Among those whose illnesses led to bankruptcy, out-of-pocket costs averaged $11,854 since the start of illness; 75. 7 percent had insurance at the onset of illness. Medical debtors were 42 percent more likely than other debtors to experience lapses in coverage. Even middle-class insured families often fall prey to financial catastrophe when sick. This means that even in the presence of subsidized health services, medical spending of every individual still has not changed, it even went higher to the point that one experiences bankruptcy. Medical problems contribute to about half of all bankruptcies.
Medical debtors, like other bankruptcy filers, were primarily middle class (by education and occupation). The chronically poor are less likely to build up debt, have fewer assets (such as a home) to protect, and have less access to the legal resources needed to navigate a complex financial rehabilitation. The medical debtors we surveyed were demographically typical Americans who got sick. They differed from others filing for bankruptcy in one important respect: They were more likely to have experienced a lapse in health coverage. Many had coverage at the onset of their illness but lost it.
In other cases, even continuous coverage left families with ruinous medical bills. First, even brief lapses in insurance coverage may be ruinous and should not be viewed as benign. While forty-five million Americans are uninsured at any point in time, many more experience spells without coverage. We found little evidence that such gaps were voluntary. Only a handful of medical debtors with a gap in coverage had chosen to forgo insurance because they had not perceived a need for it; the overwhelming majority had found coverage unaffordable or effectively unavailable.
The privations suffered by many debtors”going without food, telephone service, electricity, and health care”lend credence to claims that coverage was unaffordable and belie the common perception that bankruptcy is an easy way out. Second, many health insurance policies prove to be too skimpy in the face of serious illness. We doubt that such underinsurance reflects families preference for risk; few Americans have more than one or two health insurance options. Many insured families are bankrupted by medical expenses well below the catastrophic thresholds of high-deductible plans that are increasingly popular with employers.
Indeed, even the most comprehensive plan available to us through Harvard University leaves faculty at risk for out-of-pocket expenses as large as those reported by our medical debtors. Third, even good employment-based coverage sometimes fails to protect families, because illness may lead to job loss and the consequent loss of coverage. Lost jobs, of course, also leave families without health coverage when they are at their financially most vulnerable. Finally, illness often leads to financial catastrophe through loss of income, as well as high medical bills.

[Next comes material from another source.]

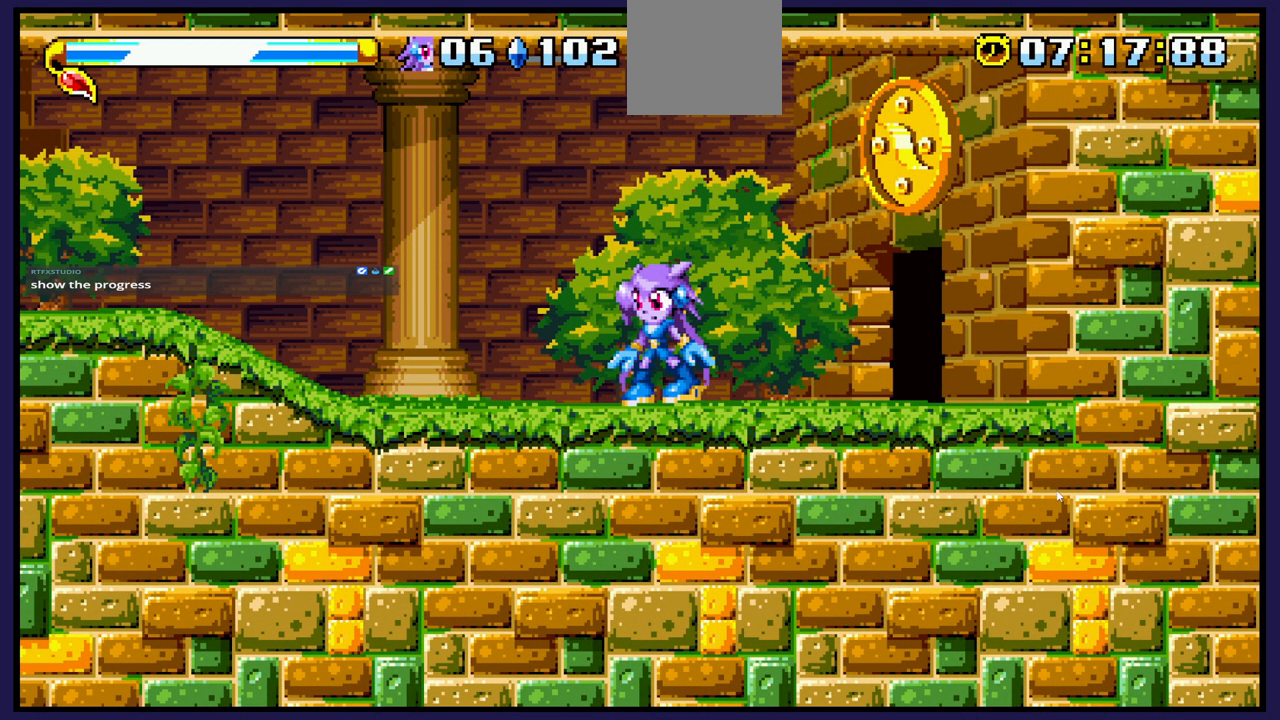
{"buttons": [], "left_stick": "center", "right_stick": "center", "events": []}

Hence, disability insurance and paid sick leave are also critical to financial survival of a serious illness. Given this analysis, we have two important things to look into. First is that, despite government efforts to assist people in medical services, we still see issues on personal spending which even result to bankruptcy. Such is factored by the current system running for medical spending that doesnt seem to address concrete circumstance of people facing medical and health-related needs.